Records from a collection
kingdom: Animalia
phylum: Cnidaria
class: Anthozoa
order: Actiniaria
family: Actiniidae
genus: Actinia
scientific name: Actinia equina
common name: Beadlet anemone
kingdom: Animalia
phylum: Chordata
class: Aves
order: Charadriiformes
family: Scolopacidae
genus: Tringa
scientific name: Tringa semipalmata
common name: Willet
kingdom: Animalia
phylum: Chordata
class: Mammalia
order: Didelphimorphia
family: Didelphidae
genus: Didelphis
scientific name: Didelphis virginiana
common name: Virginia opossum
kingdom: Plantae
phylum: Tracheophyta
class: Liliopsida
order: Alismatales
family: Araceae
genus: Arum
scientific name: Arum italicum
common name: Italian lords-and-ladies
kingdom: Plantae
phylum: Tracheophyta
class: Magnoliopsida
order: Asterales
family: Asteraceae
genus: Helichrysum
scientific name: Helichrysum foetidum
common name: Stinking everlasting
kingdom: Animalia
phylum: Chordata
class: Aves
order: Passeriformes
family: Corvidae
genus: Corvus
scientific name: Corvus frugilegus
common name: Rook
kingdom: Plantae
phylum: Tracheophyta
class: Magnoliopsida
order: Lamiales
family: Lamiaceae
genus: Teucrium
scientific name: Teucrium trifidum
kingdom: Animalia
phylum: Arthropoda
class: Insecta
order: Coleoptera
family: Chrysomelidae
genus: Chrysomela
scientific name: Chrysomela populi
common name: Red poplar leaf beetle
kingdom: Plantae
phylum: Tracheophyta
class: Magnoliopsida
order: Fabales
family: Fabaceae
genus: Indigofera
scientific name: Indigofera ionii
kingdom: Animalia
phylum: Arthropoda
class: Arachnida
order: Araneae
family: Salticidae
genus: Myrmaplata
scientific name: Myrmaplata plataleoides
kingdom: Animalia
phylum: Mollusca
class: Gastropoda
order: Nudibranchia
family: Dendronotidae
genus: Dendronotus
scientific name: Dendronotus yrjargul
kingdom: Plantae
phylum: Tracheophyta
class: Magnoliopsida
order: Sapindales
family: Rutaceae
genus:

§ PROMPT: Update the material by changing every "scientific name" to "binomial name". Keep everything else exactly the same.

§ SOLUTION FOR THIS PROBLEM:
kingdom: Animalia
phylum: Cnidaria
class: Anthozoa
order: Actiniaria
family: Actiniidae
genus: Actinia
binomial name: Actinia equina
common name: Beadlet anemone
kingdom: Animalia
phylum: Chordata
class: Aves
order: Charadriiformes
family: Scolopacidae
genus: Tringa
binomial name: Tringa semipalmata
common name: Willet
kingdom: Animalia
phylum: Chordata
class: Mammalia
order: Didelphimorphia
family: Didelphidae
genus: Didelphis
binomial name: Didelphis virginiana
common name: Virginia opossum
kingdom: Plantae
phylum: Tracheophyta
class: Liliopsida
order: Alismatales
family: Araceae
genus: Arum
binomial name: Arum italicum
common name: Italian lords-and-ladies
kingdom: Plantae
phylum: Tracheophyta
class: Magnoliopsida
order: Asterales
family: Asteraceae
genus: Helichrysum
binomial name: Helichrysum foetidum
common name: Stinking everlasting
kingdom: Animalia
phylum: Chordata
class: Aves
order: Passeriformes
family: Corvidae
genus: Corvus
binomial name: Corvus frugilegus
common name: Rook
kingdom: Plantae
phylum: Tracheophyta
class: Magnoliopsida
order: Lamiales
family: Lamiaceae
genus: Teucrium
binomial name: Teucrium trifidum
kingdom: Animalia
phylum: Arthropoda
class: Insecta
order: Coleoptera
family: Chrysomelidae
genus: Chrysomela
binomial name: Chrysomela populi
common name: Red poplar leaf beetle
kingdom: Plantae
phylum: Tracheophyta
class: Magnoliopsida
order: Fabales
family: Fabaceae
genus: Indigofera
binomial name: Indigofera ionii
kingdom: Animalia
phylum: Arthropoda
class: Arachnida
order: Araneae
family: Salticidae
genus: Myrmaplata
binomial name: Myrmaplata plataleoides
kingdom: Animalia
phylum: Mollusca
class: Gastropoda
order: Nudibranchia
family: Dendronotidae
genus: Dendronotus
binomial name: Dendronotus yrjargul
kingdom: Plantae
phylum: Tracheophyta
class: Magnoliopsida
order: Sapindales
family: Rutaceae
genus:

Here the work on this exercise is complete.